Firmie się nie opłaca
Co więcej, nieterminowe opłacenie składek w innym państwie może stanowić tam przestępstwo. W efekcie przedsiębiorcy nie decydują się wszczynać postępowania administracyjnego w tym zakresie. Z kolei organy rentowe innych państw nie ściągają tych należności z powodu skomplikowanych procedur.
– Osobiście nie znam ani jednego przypadku, gdy w takiej sytuacji firma opłaciła składki za pracownika w innym państwie. Z punktu widzenia tego ostatniego oznacza to, że nie posiada on okresu ubezpieczenia za czas delegowania ani w Polsce, ani w innym kraju. Jeśli w tym czasie korzystał np. ze świadczeń zdrowotnych, NFZ może wezwać go do zwrotu kosztów leczenia, a ZUS np. cofnąć emeryturę, jeśli okres ten został zaliczony przy jej przyznaniu – zaznacza Stefan Schwarz.

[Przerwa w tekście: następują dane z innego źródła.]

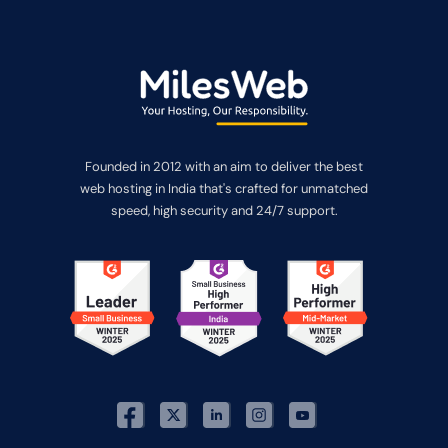
Founded in 2012 with an aim to deliver the best
web hosting in India that's crafted for unmatched
speed, high security and 24/7 support.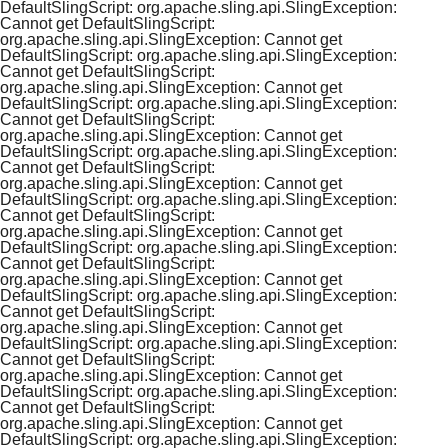
DefaultSlingScript: org.apache.sling.api.SlingException:
Cannot get DefaultSlingScript:
org.apache.sling.api.SlingException: Cannot get
DefaultSlingScript: org.apache.sling.api.SlingException:
Cannot get DefaultSlingScript:
org.apache.sling.api.SlingException: Cannot get
DefaultSlingScript: org.apache.sling.api.SlingException:
Cannot get DefaultSlingScript:
org.apache.sling.api.SlingException: Cannot get
DefaultSlingScript: org.apache.sling.api.SlingException:
Cannot get DefaultSlingScript:
org.apache.sling.api.SlingException: Cannot get
DefaultSlingScript: org.apache.sling.api.SlingException:
Cannot get DefaultSlingScript:
org.apache.sling.api.SlingException: Cannot get
DefaultSlingScript: org.apache.sling.api.SlingException:
Cannot get DefaultSlingScript:
org.apache.sling.api.SlingException: Cannot get
DefaultSlingScript: org.apache.sling.api.SlingException:
Cannot get DefaultSlingScript:
org.apache.sling.api.SlingException: Cannot get
DefaultSlingScript: org.apache.sling.api.SlingException:
Cannot get DefaultSlingScript:
org.apache.sling.api.SlingException: Cannot get
DefaultSlingScript: org.apache.sling.api.SlingException:
Cannot get DefaultSlingScript:
org.apache.sling.api.SlingException: Cannot get
DefaultSlingScript: org.apache.sling.api.SlingException: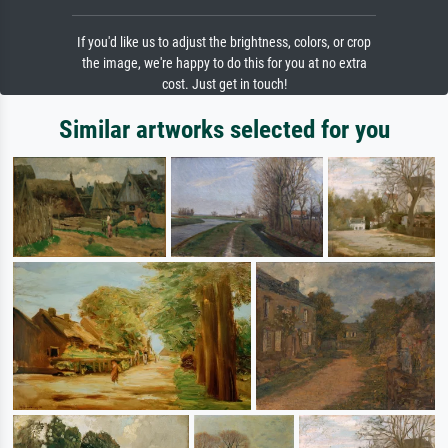
If you'd like us to adjust the brightness, colors, or crop
the image, we're happy to do this for you at no extra
cost. Just get in touch!
Similar artworks selected for you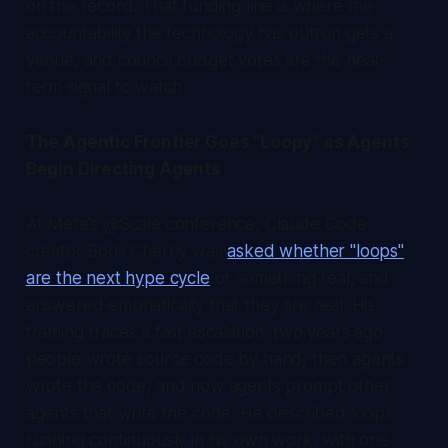
on the record. That funding line is where the
accountability the technology has outrun gets a
venue, and council budget votes are the near-
term signal to watch.
The Agentic Frontier Goes "Loopy" as Agents
Begin Directing Agents
At Meta's @Scale conference, Claude Code
creator Boris Cherny was
asked whether "loops"
are the next hype cycle
or something real, and
answered emphatically that they are real. His
framing traces a fast escalation: two years ago
people wrote source code by hand, then agents
wrote the code, and now agents prompt other
agents that write the code. He described loops
running continuously in his own work, with one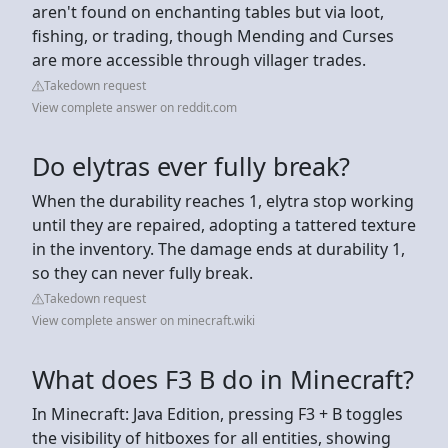
aren't found on enchanting tables but via loot,
fishing, or trading, though Mending and Curses
are more accessible through villager trades.
Takedown request
View complete answer on reddit.com
Do elytras ever fully break?
When the durability reaches 1, elytra stop working
until they are repaired, adopting a tattered texture
in the inventory. The damage ends at durability 1,
so they can never fully break.
Takedown request
View complete answer on minecraft.wiki
What does F3 B do in Minecraft?
In Minecraft: Java Edition, pressing F3 + B toggles
the visibility of hitboxes for all entities, showing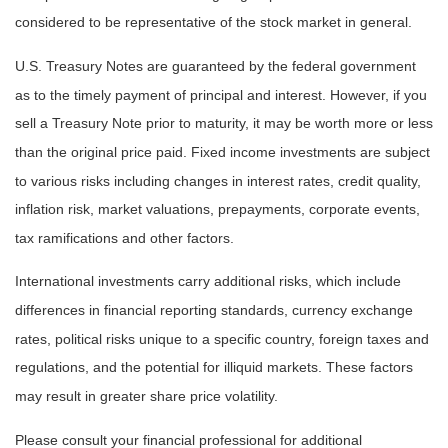
considered to be representative of the stock market in general.
U.S. Treasury Notes are guaranteed by the federal government
as to the timely payment of principal and interest. However, if you
sell a Treasury Note prior to maturity, it may be worth more or less
than the original price paid. Fixed income investments are subject
to various risks including changes in interest rates, credit quality,
inflation risk, market valuations, prepayments, corporate events,
tax ramifications and other factors.
International investments carry additional risks, which include
differences in financial reporting standards, currency exchange
rates, political risks unique to a specific country, foreign taxes and
regulations, and the potential for illiquid markets. These factors
may result in greater share price volatility.
Please consult your financial professional for additional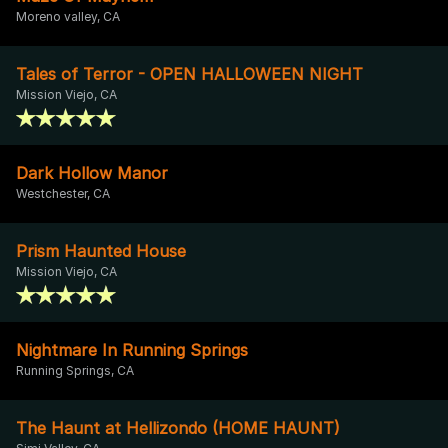
Moreno valley, CA
Tales of Terror - OPEN HALLOWEEN NIGHT
Mission Viejo, CA
Dark Hollow Manor
Westchester, CA
Prism Haunted House
Mission Viejo, CA
Nightmare In Running Springs
Running Springs, CA
The Haunt at Hellizondo (HOME HAUNT)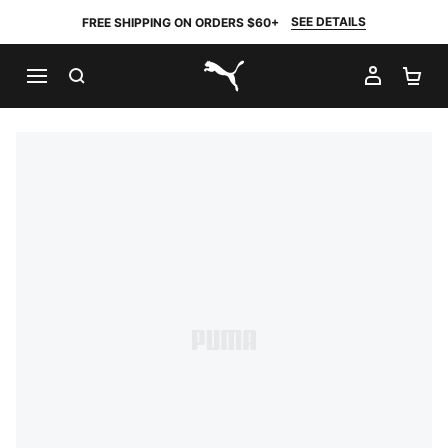
SEE DETAILS
FREE SHIPPING ON ORDERS $60+
SEARCH
MY AC
SH
PUMA.com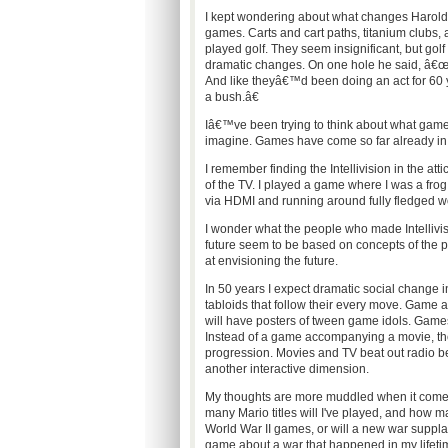
I kept wondering about what changes Harold h
games. Carts and cart paths, titanium clubs,
played golf. They seem insignificant, but golf
dramatic changes. On one hole he said, â€œWh
And like theyâ€™d been doing an act for 60 
a bush.â€
Iâ€™ve been trying to think about what games
imagine. Games have come so far already in 
I remember finding the Intellivision in the at
of the TV. I played a game where I was a frog
via HDMI and running around fully fledged w
I wonder what the people who made Intellivi
future seem to be based on concepts of the p
at envisioning the future.
In 50 years I expect dramatic social change 
tabloids that follow their every move. Game act
will have posters of tween game idols. Games
Instead of a game accompanying a movie, th
progression. Movies and TV beat out radio 
another interactive dimension.
My thoughts are more muddled when it comes
many Mario titles will I've played, and how m
World War II games, or will a new war supplant
game about a war that happened in my lifet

Ponadto po kilkuletnim sporze sądowym z ZUS może się okazać, że obowiązek zapłaty składek za pracownika w innym kraju uległ już przedawnieniu. – Przykładowo we Francji obowiązuje trzyletni okres przedawnienia. Jeśli decyzja ZUS w sprawie odmowy wydania lub cofnięcia A1 uprawomocni się po upływie tego terminu, pracownik zgodnie z prawem w ogóle nie będzie miał opłaconych składek (nie ma podstaw, by dochodzić ich zapłaty – red.). Jedynym sposobem, by zatrudniony miał ciągłość ubezpieczenia, jest zawarcie przez przedsiębiorcę porozumienia z ZUS o dobrowolne odprowadzenie składek. Zależy to jednak tylko od jego woli i poczucia odpowiedzialności za pracowników – wskazuje Radosław Gałka, ekspert Polskiej Izby Handlu.